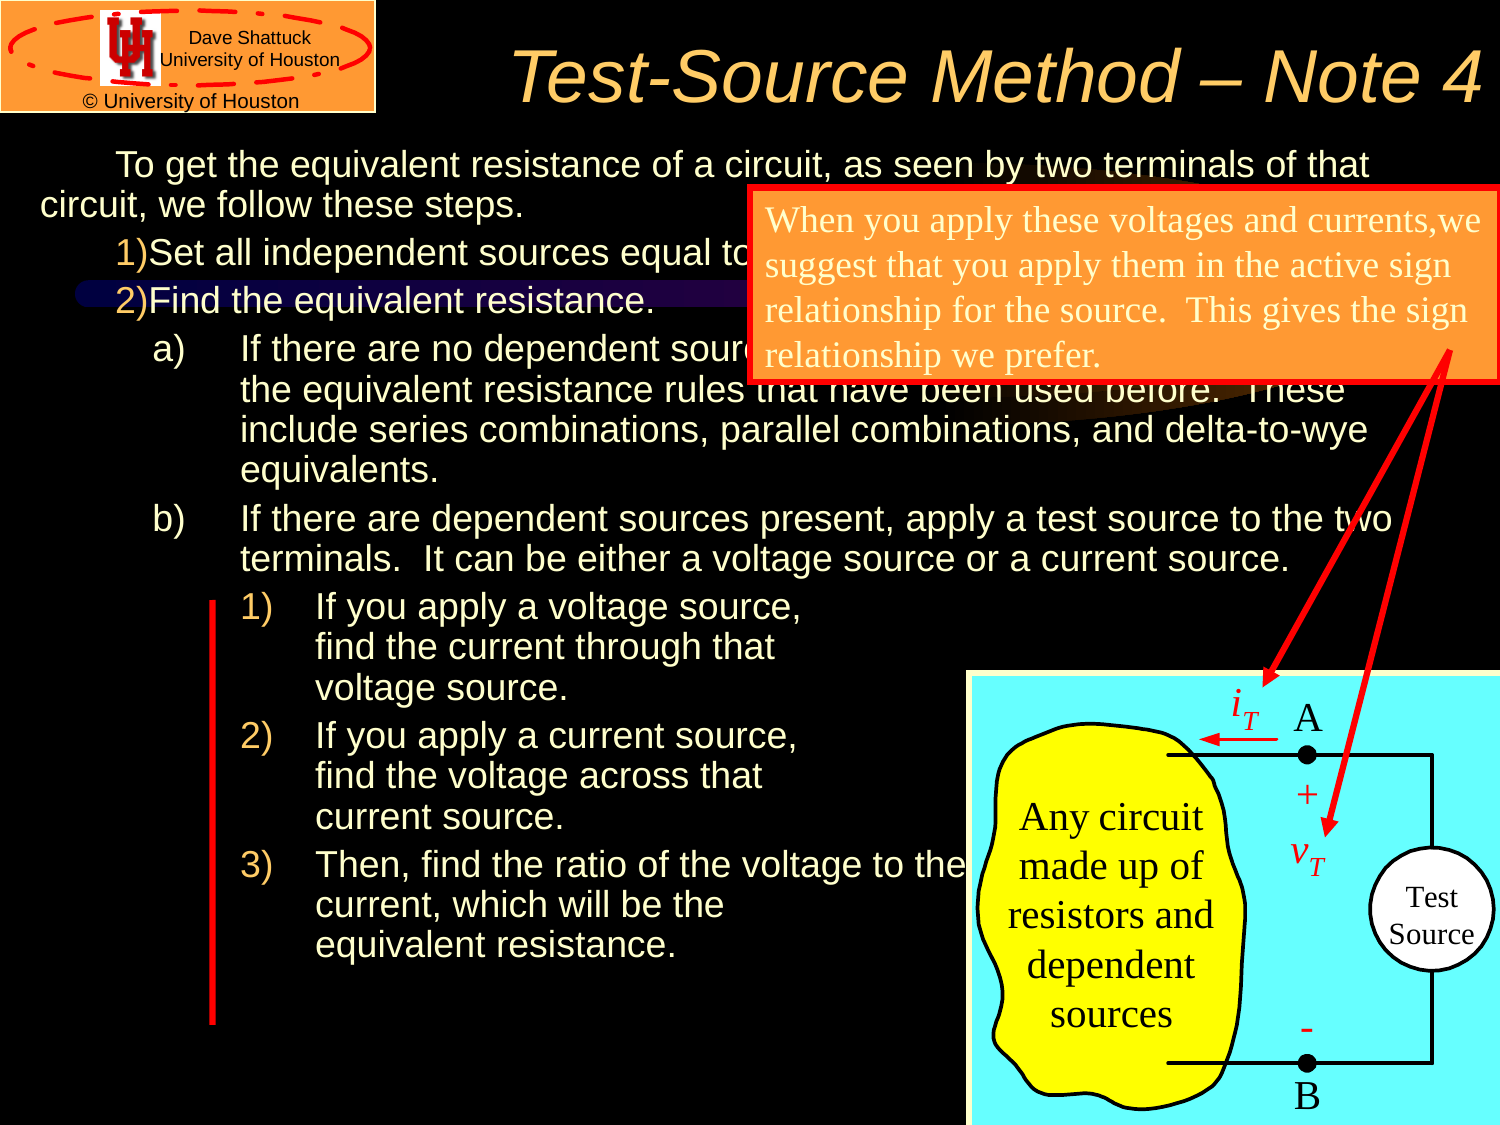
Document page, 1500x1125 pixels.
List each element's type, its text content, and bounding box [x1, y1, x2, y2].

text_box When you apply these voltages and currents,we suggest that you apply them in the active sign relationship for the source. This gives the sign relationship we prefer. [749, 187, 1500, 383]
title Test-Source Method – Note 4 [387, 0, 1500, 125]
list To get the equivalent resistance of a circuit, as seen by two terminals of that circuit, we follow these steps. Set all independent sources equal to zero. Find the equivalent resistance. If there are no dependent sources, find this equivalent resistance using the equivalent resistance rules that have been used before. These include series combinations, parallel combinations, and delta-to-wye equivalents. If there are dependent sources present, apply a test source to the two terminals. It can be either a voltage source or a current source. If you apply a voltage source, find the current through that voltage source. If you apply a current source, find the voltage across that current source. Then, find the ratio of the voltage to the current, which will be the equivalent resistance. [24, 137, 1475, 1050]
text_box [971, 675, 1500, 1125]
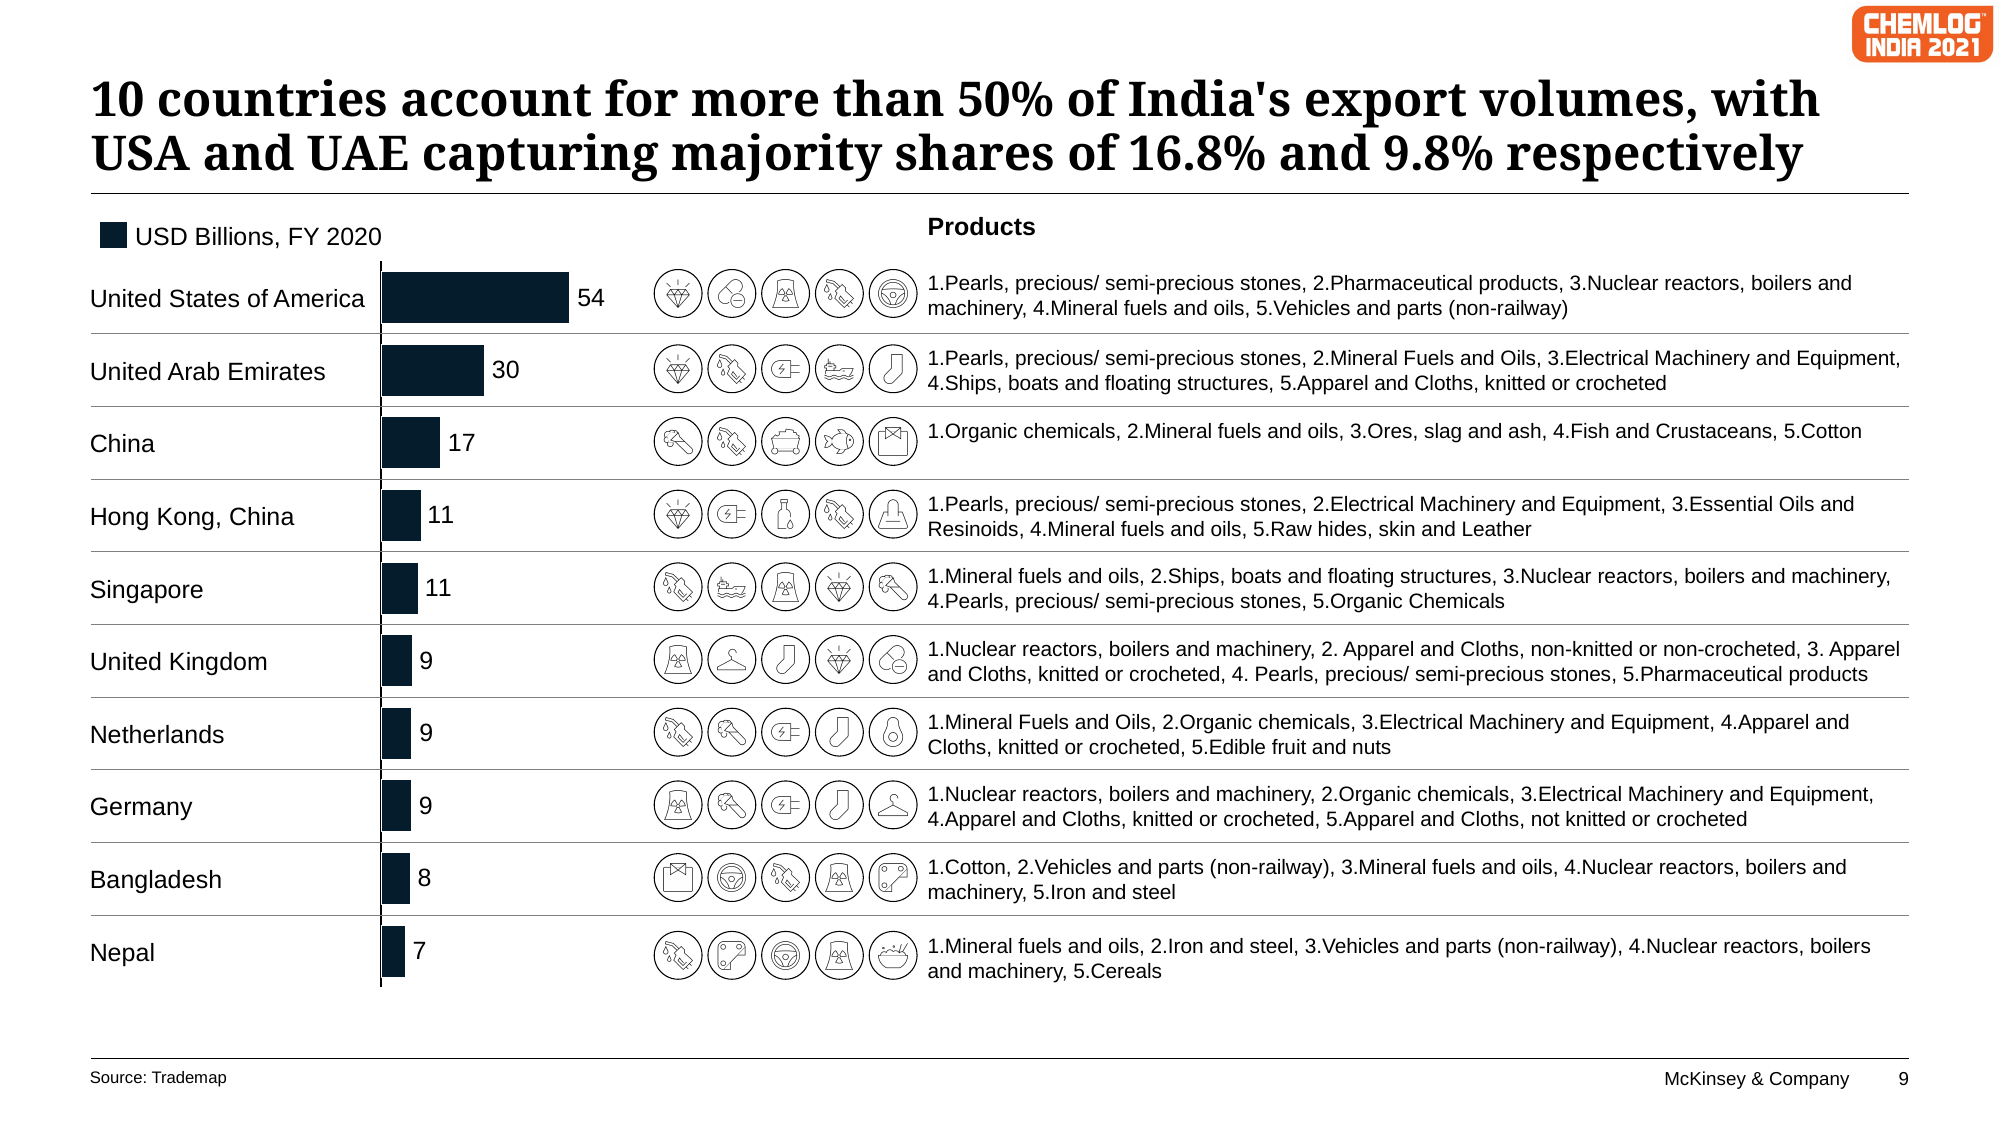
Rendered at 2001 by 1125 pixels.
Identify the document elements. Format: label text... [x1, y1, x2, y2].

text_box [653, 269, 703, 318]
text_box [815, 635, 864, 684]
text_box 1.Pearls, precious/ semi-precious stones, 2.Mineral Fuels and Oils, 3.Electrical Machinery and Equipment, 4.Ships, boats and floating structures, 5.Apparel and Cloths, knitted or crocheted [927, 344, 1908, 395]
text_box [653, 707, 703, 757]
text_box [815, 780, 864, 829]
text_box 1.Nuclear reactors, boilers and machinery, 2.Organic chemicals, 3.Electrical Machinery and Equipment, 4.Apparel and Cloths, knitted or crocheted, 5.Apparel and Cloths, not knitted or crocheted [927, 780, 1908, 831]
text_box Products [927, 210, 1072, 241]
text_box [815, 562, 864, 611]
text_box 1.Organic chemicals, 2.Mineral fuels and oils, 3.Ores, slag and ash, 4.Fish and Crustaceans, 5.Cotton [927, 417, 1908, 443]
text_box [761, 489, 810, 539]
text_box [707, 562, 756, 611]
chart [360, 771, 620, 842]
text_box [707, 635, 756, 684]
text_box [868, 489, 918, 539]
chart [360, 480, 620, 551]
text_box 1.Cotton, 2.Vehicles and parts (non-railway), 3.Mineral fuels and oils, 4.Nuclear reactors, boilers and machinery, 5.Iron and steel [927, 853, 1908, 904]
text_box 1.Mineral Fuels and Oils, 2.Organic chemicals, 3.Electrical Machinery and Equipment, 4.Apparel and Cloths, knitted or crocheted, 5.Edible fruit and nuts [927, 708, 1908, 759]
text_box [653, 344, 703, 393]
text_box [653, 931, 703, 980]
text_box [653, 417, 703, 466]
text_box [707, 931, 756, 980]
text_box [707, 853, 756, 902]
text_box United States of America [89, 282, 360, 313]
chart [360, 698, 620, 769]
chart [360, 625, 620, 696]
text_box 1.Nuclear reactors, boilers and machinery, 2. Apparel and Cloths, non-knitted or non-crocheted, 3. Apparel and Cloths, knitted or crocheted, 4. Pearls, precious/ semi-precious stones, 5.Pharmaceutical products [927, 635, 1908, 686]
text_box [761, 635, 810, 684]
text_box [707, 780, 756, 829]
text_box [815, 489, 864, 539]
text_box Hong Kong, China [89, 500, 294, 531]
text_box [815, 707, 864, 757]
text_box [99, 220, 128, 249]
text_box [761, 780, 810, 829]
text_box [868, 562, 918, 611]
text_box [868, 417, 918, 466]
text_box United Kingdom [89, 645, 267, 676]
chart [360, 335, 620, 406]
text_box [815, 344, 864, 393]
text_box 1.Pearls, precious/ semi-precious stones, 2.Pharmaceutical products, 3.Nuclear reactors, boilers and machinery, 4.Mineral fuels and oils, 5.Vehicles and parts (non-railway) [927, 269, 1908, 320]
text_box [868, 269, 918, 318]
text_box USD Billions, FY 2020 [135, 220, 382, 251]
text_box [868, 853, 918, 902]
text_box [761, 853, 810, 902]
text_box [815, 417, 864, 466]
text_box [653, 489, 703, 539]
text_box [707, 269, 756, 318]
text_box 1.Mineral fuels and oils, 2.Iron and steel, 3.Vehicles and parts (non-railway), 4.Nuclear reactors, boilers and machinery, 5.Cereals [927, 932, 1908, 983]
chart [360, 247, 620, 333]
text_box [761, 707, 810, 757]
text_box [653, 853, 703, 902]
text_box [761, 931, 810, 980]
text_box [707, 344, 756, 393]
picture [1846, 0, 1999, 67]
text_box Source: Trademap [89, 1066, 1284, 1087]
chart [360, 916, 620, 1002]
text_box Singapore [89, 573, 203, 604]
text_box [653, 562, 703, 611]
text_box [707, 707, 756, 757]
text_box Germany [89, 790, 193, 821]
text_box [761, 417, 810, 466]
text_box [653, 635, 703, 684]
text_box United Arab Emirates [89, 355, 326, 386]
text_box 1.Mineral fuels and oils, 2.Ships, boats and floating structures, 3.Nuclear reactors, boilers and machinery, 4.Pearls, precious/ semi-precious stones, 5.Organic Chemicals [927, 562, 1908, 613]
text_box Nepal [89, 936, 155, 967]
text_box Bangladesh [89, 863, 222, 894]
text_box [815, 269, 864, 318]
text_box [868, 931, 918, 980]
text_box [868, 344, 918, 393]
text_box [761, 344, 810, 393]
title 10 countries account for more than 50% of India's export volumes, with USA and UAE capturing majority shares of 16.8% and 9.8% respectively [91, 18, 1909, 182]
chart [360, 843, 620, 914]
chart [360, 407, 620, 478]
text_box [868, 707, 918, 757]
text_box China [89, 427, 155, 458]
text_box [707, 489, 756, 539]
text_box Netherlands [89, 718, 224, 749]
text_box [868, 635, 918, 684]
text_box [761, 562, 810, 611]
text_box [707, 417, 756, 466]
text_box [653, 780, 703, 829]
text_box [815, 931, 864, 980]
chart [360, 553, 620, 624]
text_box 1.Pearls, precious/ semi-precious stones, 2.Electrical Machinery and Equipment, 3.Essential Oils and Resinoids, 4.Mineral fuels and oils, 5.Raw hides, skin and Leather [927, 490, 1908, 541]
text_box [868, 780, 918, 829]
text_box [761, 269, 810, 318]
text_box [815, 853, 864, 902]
· · · ·
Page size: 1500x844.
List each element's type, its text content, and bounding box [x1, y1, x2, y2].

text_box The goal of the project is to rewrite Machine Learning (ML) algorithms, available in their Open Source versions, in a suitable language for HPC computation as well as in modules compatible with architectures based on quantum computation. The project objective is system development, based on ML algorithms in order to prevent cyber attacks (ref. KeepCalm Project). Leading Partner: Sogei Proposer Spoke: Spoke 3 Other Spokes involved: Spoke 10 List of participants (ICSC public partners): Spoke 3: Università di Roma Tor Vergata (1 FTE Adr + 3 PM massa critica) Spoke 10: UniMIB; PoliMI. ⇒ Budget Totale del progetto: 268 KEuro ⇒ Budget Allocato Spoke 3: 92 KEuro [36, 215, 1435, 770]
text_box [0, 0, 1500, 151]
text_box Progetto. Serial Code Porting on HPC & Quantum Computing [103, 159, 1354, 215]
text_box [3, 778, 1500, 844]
· · · ·
- _INSTRUCTIONS TO FOLLOW_
Search the entries for the word "pixels", then gather every line that has it.

- _FINAL ANSWER_
Document page, 1500x1125 pixels.
Rendered at 2001 by 1125 pixels.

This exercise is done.